How Walmart Swindled the White House

When Michelle Obama first announced her Let’s Move program to end childhood obesity “within a generation” last year, I tried to remain open-minded. Like many others, I was happy to have the First Lady bring attention to this important problem. And there’s no doubt that her leadership has helped, for example, to get Congress to make improvements to school meals. But I remained concerned that the White House was reluctant to take on the food industry in any meaningful way. It seems that things are worse than I thought.

Last week, Walmart executives announced what Michelle Obama hailed as a new “nutrition charter,” which consists of a number of promises to sell healthier food. While the media reported the news with much fanfare, serving up the positive spin that Walmart hoped the First Lady would help provide, there was little critique to be found.

I am less interested in the specifics of the proposal than I am in the fact that the White House endorsed it. This secretly-brokered deal raises numerous troubling questions about the respective roles of industry and government as it relates to setting food and nutrition policy for the nation. For starters:

1) What was the First Lady’s staff doing in secret talks with Walmart for over a year? How did such an approach even get started? Here’s an alternative scenario: Congress holds hearings (you know, in public) on how the entire food industry should be changing its ways with enforceable, meaningful laws that apply to everyone, not just Walmart.

2) Why not wait until Walmart has actually accomplished something to give them credit? Any company can promise something. And we have plenty of examples of other food companies making promises that weren’t kept. (Shameless plug: my book is chock-full of them; can someone please send a copy to Mrs. Obama? No really, please.)

Does anyone remember how McDonald’s promised to stop using trans fats, but oops, didn’t? Or how about the time Ruby Tuesday’s promised to list nutrition facts on its menus until they decided that wasn’t working out so well. And then there’s the soda industry, which has made so many broken promises, it’s hard to keep up. The biggest one was in 2006 when Bill Clinton announced a deal (also secretly brokered) in which soda companies promised to change the beverages they sold in schools. While industry claims mission accomplished, recent research suggests otherwise. But all that was before Michelle Obama’s time I guess.
^^^^
» **Prompt 1**
Say whether each statement agrees with the Walmart article. Answer yes or no for each, and quote the words from the article that decide it.
(a) The media coverage of Walmart's announcement contained a lot of critique.
(b) Bill Clinton announced the soda industry deal in 2006.
(c) McDonald's kept its promise to stop using trans fats.
» **Prompt 2**
Reproduce everything in the Walmart article from "Last week, Walmart" down to "to be found.".
» **Prompt 3**
Answer these questions from the Walmart article:
(a) What did Michelle Obama call Walmart's set of promises?
(b) Which restaurant promised to list nutrition facts on its menus?
(c) In the 2006 deal, what did the soda companies promise to change?
^^^^
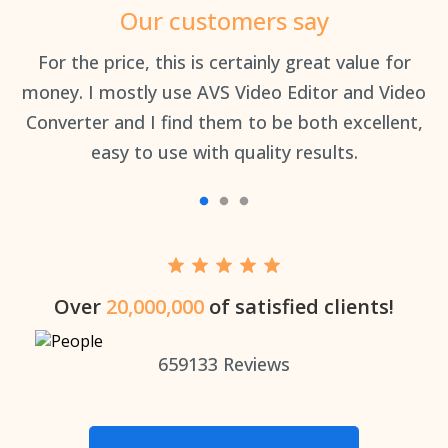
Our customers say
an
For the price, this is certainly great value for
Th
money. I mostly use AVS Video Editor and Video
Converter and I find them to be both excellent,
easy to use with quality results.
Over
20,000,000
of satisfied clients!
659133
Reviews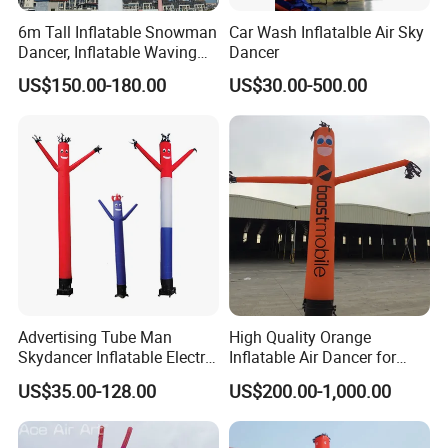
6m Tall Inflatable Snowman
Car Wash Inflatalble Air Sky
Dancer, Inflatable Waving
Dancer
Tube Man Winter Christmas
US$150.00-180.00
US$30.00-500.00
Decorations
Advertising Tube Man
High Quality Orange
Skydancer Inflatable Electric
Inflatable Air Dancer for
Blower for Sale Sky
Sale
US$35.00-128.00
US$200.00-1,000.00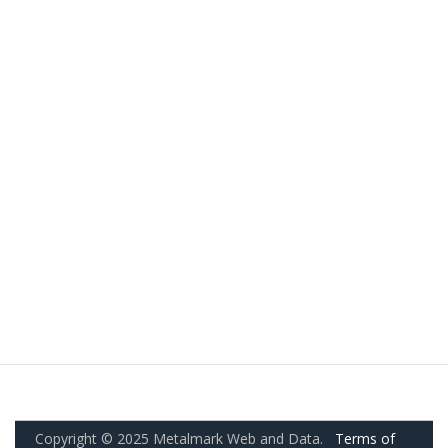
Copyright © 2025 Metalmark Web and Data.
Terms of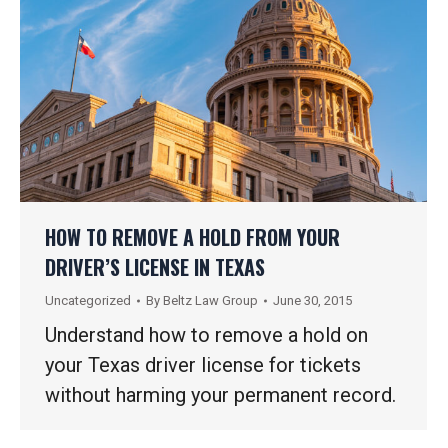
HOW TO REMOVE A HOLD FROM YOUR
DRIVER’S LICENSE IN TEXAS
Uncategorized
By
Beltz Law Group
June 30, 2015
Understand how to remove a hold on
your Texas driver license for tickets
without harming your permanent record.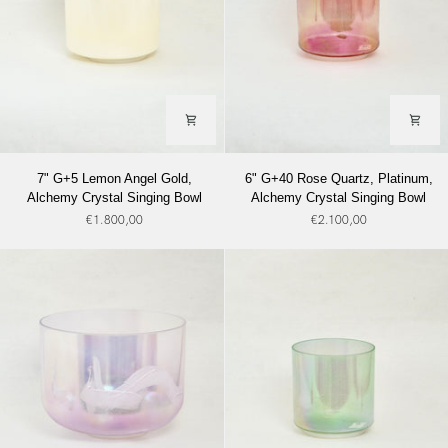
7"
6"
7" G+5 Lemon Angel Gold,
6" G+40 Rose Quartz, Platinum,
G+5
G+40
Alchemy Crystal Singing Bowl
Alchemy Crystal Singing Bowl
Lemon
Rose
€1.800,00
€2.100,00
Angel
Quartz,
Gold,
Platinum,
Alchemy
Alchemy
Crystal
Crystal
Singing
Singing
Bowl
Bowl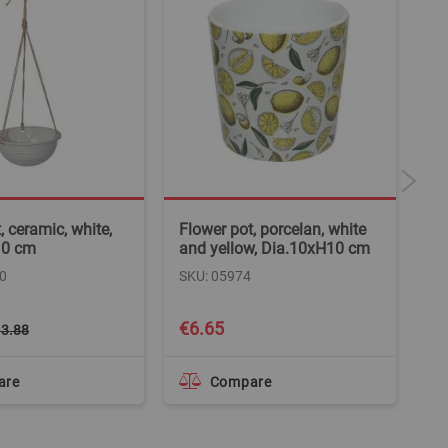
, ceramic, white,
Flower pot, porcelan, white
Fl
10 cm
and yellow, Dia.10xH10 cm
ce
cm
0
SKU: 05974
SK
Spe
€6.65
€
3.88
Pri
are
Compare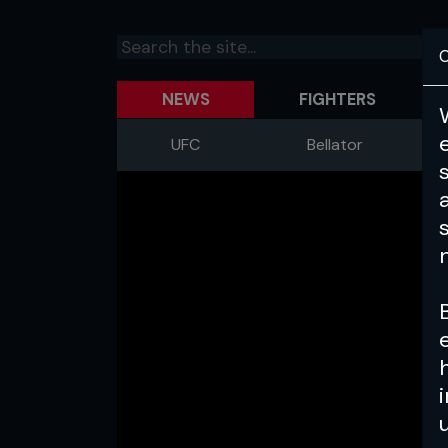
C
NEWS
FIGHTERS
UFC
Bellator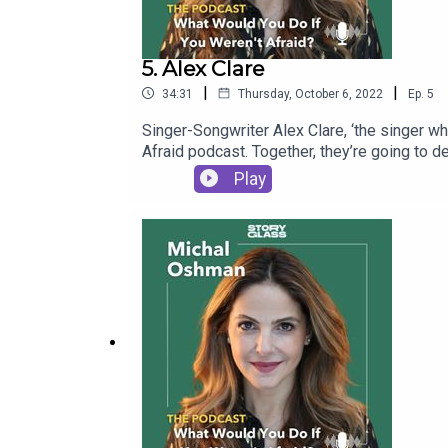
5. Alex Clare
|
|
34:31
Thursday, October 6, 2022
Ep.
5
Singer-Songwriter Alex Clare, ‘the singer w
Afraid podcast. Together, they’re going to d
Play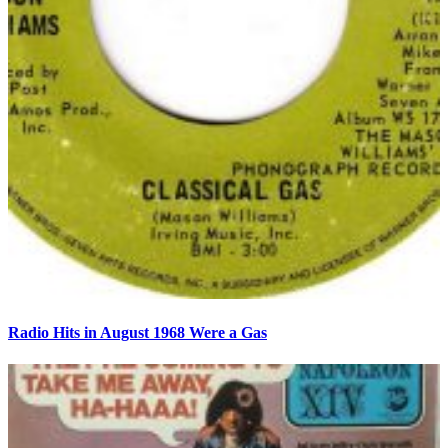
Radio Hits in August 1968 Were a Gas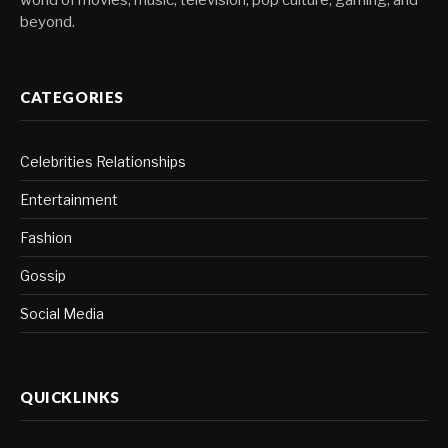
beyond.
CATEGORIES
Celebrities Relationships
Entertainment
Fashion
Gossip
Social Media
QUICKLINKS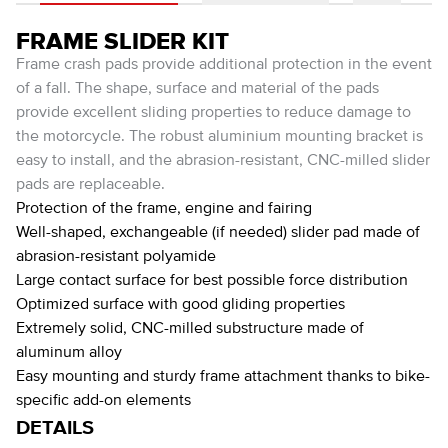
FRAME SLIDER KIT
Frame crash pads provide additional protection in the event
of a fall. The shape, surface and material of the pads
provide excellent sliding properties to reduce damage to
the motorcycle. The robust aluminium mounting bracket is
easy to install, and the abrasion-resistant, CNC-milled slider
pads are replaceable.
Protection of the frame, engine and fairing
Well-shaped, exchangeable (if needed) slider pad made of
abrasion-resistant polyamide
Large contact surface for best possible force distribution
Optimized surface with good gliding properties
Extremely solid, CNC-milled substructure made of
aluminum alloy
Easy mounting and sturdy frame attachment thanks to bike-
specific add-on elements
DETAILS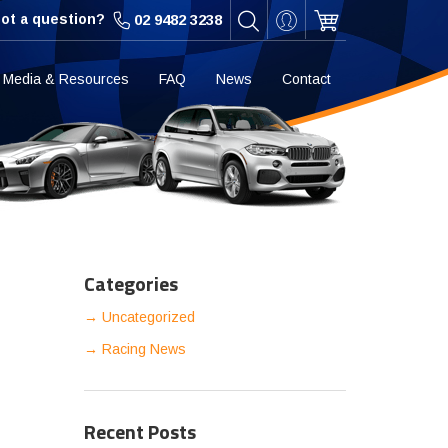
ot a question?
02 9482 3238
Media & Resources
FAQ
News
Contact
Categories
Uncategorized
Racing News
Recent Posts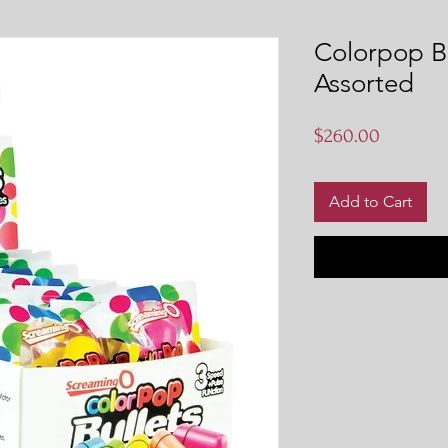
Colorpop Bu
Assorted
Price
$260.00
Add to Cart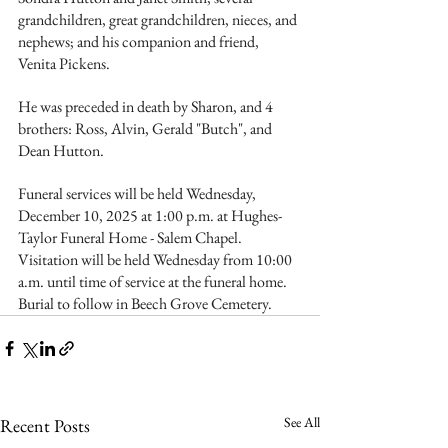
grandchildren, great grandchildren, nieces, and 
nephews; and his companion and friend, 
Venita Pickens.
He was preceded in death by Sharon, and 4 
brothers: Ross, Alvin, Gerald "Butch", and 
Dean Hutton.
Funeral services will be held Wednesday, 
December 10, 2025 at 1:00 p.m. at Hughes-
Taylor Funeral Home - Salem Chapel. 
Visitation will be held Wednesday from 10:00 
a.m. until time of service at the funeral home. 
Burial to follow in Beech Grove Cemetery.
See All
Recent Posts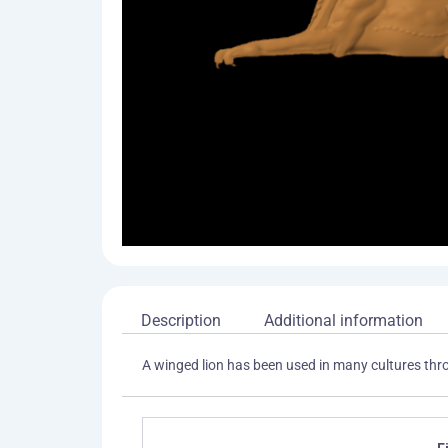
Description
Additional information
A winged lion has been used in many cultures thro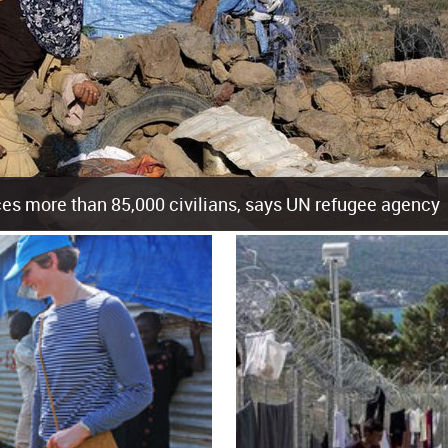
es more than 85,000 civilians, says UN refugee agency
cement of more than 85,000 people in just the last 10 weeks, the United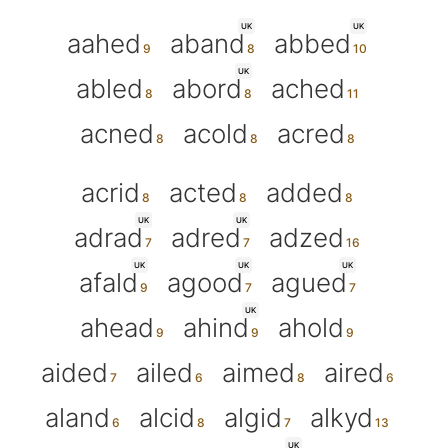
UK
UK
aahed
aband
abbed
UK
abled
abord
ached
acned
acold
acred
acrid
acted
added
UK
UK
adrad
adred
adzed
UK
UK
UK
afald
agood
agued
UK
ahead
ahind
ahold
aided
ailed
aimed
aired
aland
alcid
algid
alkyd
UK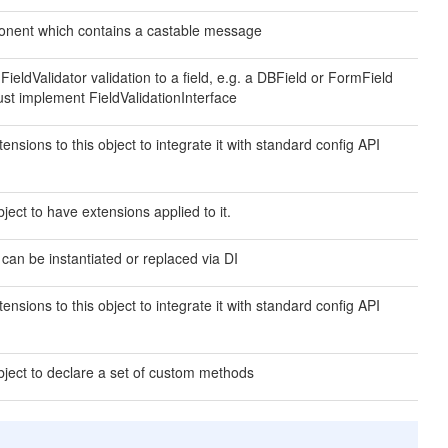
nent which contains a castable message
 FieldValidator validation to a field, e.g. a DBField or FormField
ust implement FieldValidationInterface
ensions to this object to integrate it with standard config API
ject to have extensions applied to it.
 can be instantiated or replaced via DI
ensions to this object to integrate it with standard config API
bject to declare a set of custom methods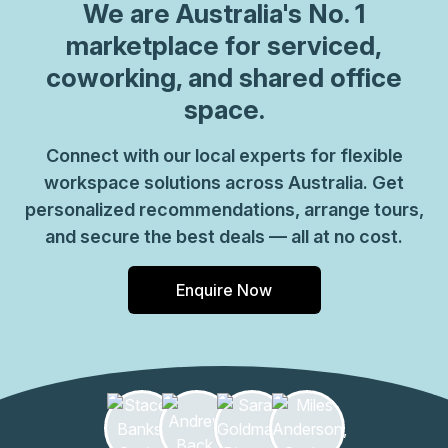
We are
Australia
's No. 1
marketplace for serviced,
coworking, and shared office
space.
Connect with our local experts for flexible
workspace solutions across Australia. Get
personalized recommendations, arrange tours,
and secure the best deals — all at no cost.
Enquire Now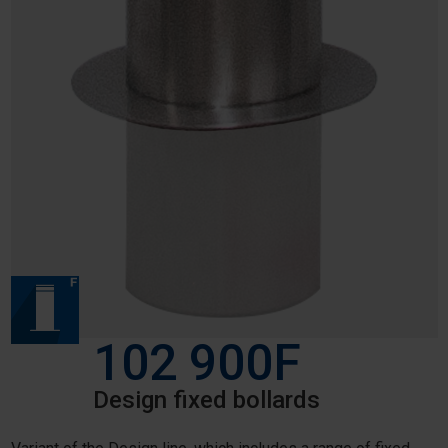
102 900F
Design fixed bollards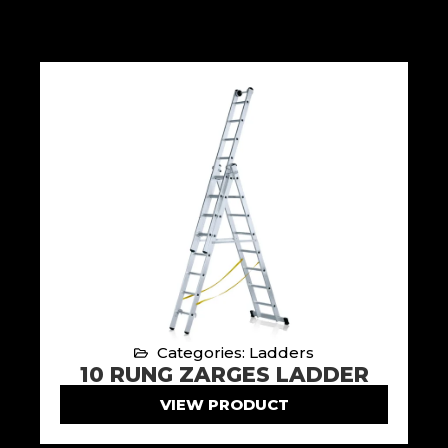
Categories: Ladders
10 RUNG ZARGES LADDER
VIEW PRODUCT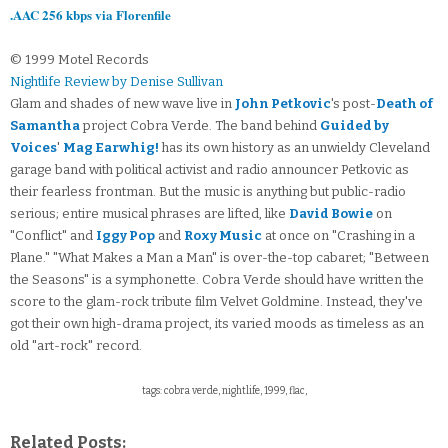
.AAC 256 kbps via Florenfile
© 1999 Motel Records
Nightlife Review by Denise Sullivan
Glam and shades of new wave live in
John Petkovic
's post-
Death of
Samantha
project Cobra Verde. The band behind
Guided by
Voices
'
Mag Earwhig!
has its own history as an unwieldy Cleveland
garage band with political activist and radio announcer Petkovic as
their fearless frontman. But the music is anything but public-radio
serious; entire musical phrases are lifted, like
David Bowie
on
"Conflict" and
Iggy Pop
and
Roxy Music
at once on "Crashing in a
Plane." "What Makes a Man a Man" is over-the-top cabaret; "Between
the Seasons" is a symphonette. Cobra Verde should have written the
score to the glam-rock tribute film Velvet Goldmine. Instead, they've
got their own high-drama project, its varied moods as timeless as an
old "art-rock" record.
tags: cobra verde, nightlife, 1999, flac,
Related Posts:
^^^^
» **Written solution 1**
(a) No: "there was little critique to be found."
(b) Yes: "The biggest one was in 2006 when Bill Clinton announced a deal"
(c) No: "McDonald’s promised to stop using trans fats, but oops, didn’t"

» **Written solution 2**
Last week, Walmart executives announced what Michelle Obama hailed as a new “nutrition charter,” which consists of a number of promises to sell healthier food. While the media reported the news with much fanfare, serving up the positive spin that Walmart hoped the First Lady would help provide, there was little critique to be found.

» **Written solution 3**
(a) A new "nutrition charter."
(b) Ruby Tuesday's.
(c) The beverages they sold in schools.